- [ERFORDERLICHE SCHRITTE]:
**1.** Stimmen die folgenden Aussagen mit dem Tagungsbericht überein? Antworte zu jeder mit Ja oder Nein und zitiere wörtlich die entscheidenden Worte. (a) Die Tagung fand in der Raffinerie Schwechat statt. (b) Michael Bender sprach die Grußworte im Namen der OMV. (c) Die in Schwechat eingebundene Elektrolyse hat eine Leistung von 20 MW.
**2.** Greif bitte den Tagungsbericht über Chemisches Recycling in Schwechat auf und schreib ihn nach seinem letzten Satz weiter.

- [TEXTAUSZUG]:
==========
Bericht von der 16. K3/C3 Tagung der DGMK - Kunststoffzirkularität durch Chemisches Recycling in Schwechat am 17./18. September 2024
Die Geschäftsführerin der DGMK, Gesa Netzeband, eröffnete die Veranstaltung mit mehr als 60 Teilnehmer*innen mit einem Verweis auf die besondere Location – die Tagung fand in der Raffinerie Schwechat statt – und einem herzlichen Dank an die OMV als Gastgeberin und die Eventpartner ÖGEW und Plastics Europe. Dann sprach Michael Bender (BASF) Grußworte im Namen des Fachbereichs Konversion von Kohlenstoffträgern und belegte die große Relevanz des Themas mit dem zunehmenden Bedarf an Rohölalternativen in der Kunststoffproduktion.
Otmar Schneider, der Leiter Raffinerie, beschrieb Schwechat in seiner Ansprache als Standort im Wandel, und verwies auf die eingebundene 10 MW Elektrolyse, sowie das Co-Processing von Biomasse und das Chemische Recycling. Möglich wird dies durch die eigene Forschungsabteilung, in der diverse eigene Patente entwickelt wurden.
Vorfreude auf die Führung durch die Anlagen
Mittlerweile war es recht warm geworden und die geöffneten Türen ließen nicht nur frische Luft herein, sondern gaben auch den Blick auf die Anlagen frei, auf Rohrleitungen und Tanks und schürten die Vorfreude auf die Tour zur ReOil Anlagen am folgenden Tag.
==========
- [DIE DATEN]:
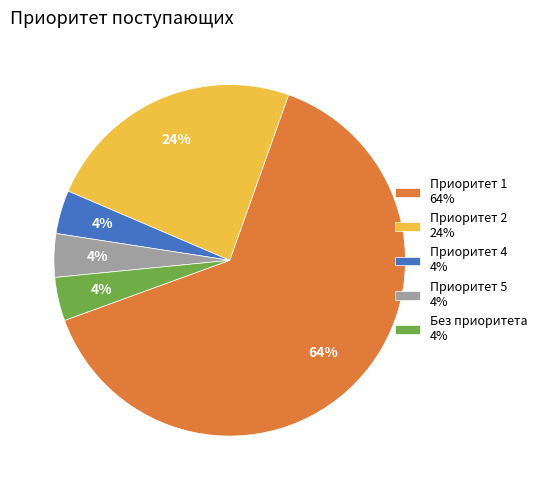

Which has a higher value, Приоритет 1 64% or Приоритет 4 4%?

Приоритет 1 64%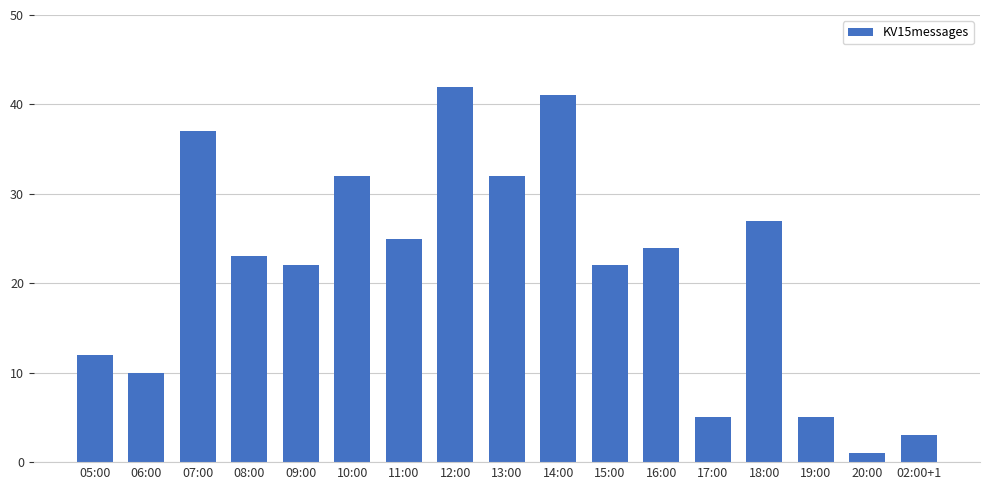

Which label corresponds to the largest value in the chart?

12:00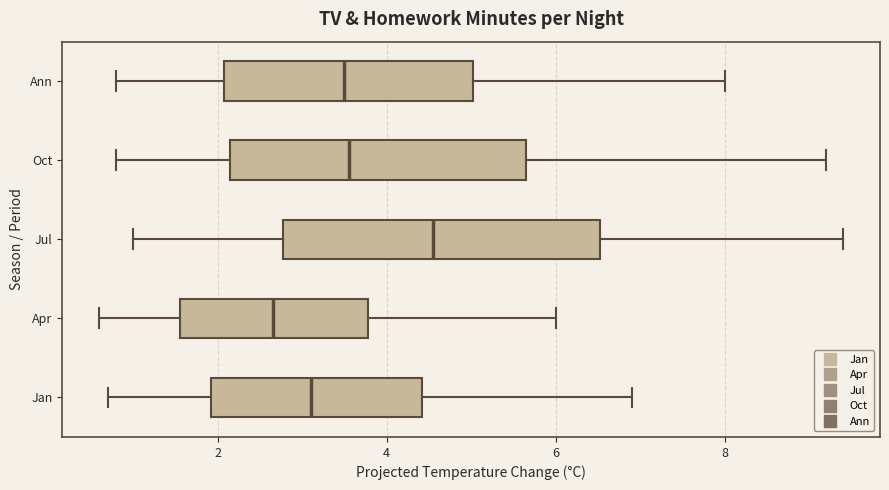

Where does the right whisker of the box for Ann end on the x-axis? The values are not printed on the chart, so give them approximately, as read against the axis.

8.0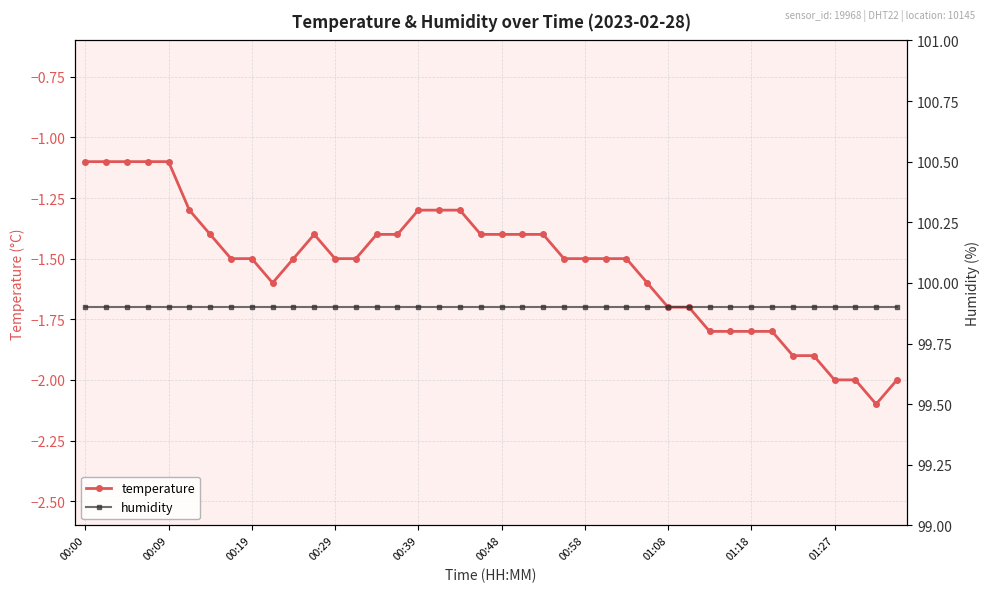

What is the approximate value of humidity at 33?

99.9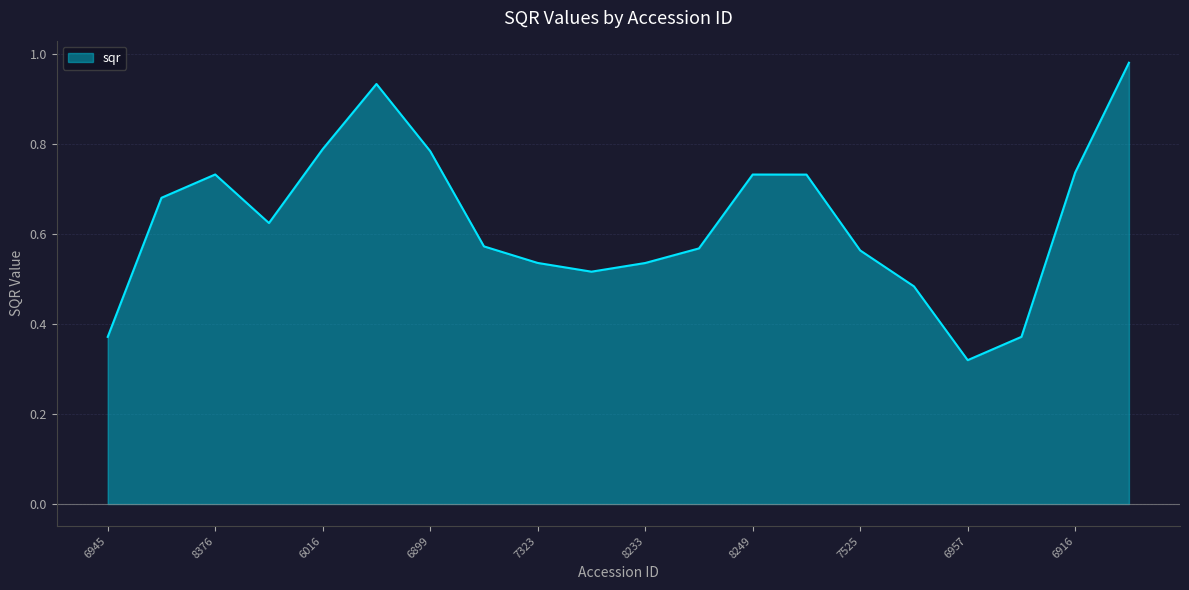

Is it true that the value at 6957 is 0.5?

False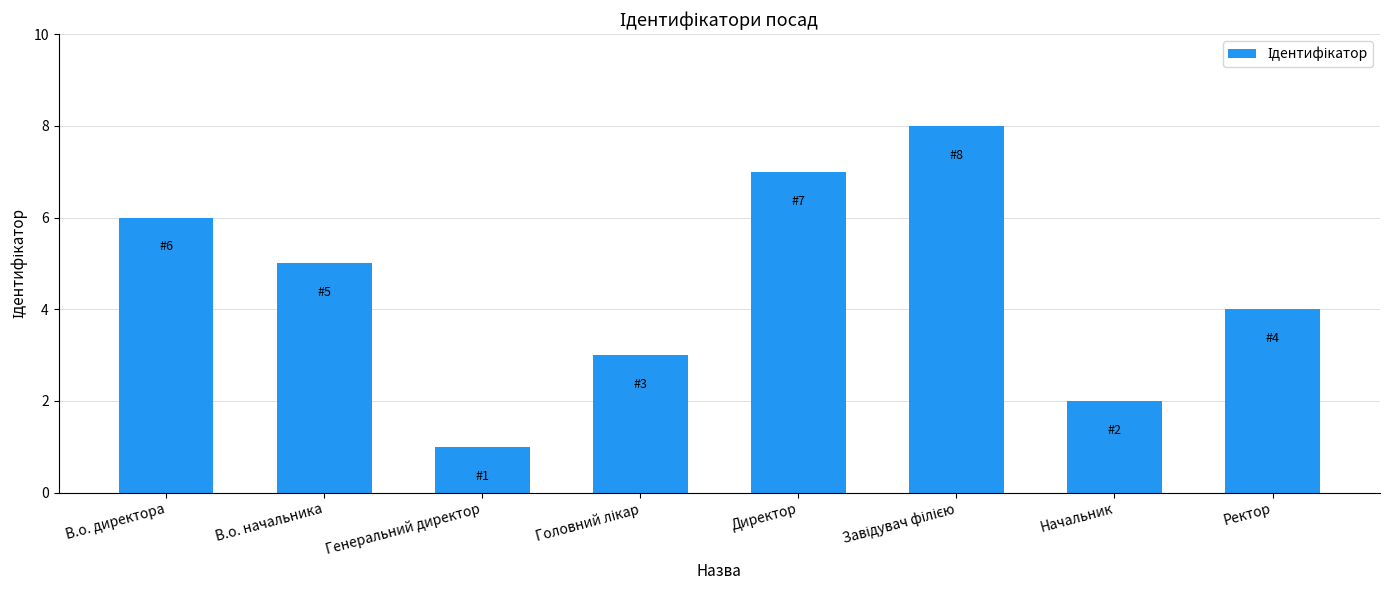

The value at Ректор is 1. True or false?

False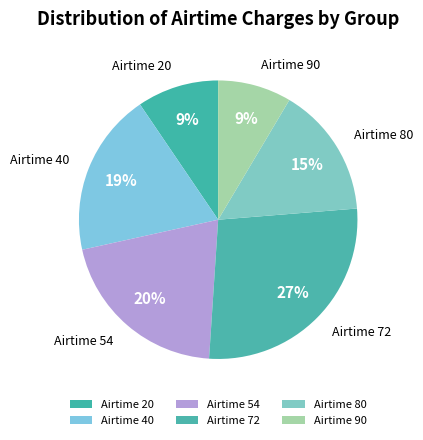

How many segments does this pie chart have?

6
==========
- [ANTWORTEN]:
**1.**
(a) Ja: „die Tagung fand in der Raffinerie Schwechat statt“
(b) Nein: „Michael Bender (BASF) Grußworte im Namen des Fachbereichs Konversion von Kohlenstoffträgern“
(c) Nein: „die eingebundene 10 MW Elektrolyse“

**2.**
Den Rahmen für das technische Programm setzte Alexander Kronimus (Plastics Europe), indem er Prognosen zum kommenden Kunststoffbedarf und einen Überblick über die verschiedenen Recyclingrouten teilte und daraus folgend die Forderung nach Design for Recycling in den Raum stellte. Peter Quicker konnte dieses Petitum nur unterstreichen, hatte er sich doch für seine Arbeiten direkt die schmutzigsten Abfallfraktionen ausgesucht (u.a. stark schwermetallbehaftet) und verschiedene Routen getestet. Seine zwei Take-away messages:
1) Keine Technik diskriminieren, solange CO2-Emissionen die Alternative sind.
2) Raffinerien sind die perfekten Standorte für chemisches Recycling, weil auch Nebenprodukte noch genutzt werden können
Digitaler Zwilling und Wasserstoff aus Abfall
Während Jens Kaltenmorgen (TU Darmstadt) die Entwicklung eines digitalen Zwillings basierend auf Sensordaten am Piloten darlegte und den Nutzen bei der Modellierung der folgenden Skalierungsschritte, war der nächste Speaker, Thorsten Liese (RWE Power AG) schon mitten drin in der Planung einer kommerziellen Waste-to-Hydrogen-Anlage in den Niederlanden. Nach Plan wird hier bald im Industriemaßstab CO2 reduziert.
Der speziellen Gruppe der Polyurethane (bekannt von Matratzenschaum und Sneaker-Sohlen) nahm sich Thomas Müller (Ruhruni Bochum) in seiner Keynote an und stellte Ansätze vor, die langkettigen Moleküle so aufzubrechen, dass eine Weiternutzung sinnvoll möglich wird. Mit solch langlebigen Kunststoffen beschäftigt sich auch Marcus Lehnertz (RWTH Aachen), der zur Motivation das Bild einer fast perfekt erhaltenen Prilflasche aus den 1960ern zeigte, die von einer Mülldeponie stammte. Seine Arbeit befasste sich mit Katalysatordesign, um auch diese Stoffe künftig rezyklierbar zu machen.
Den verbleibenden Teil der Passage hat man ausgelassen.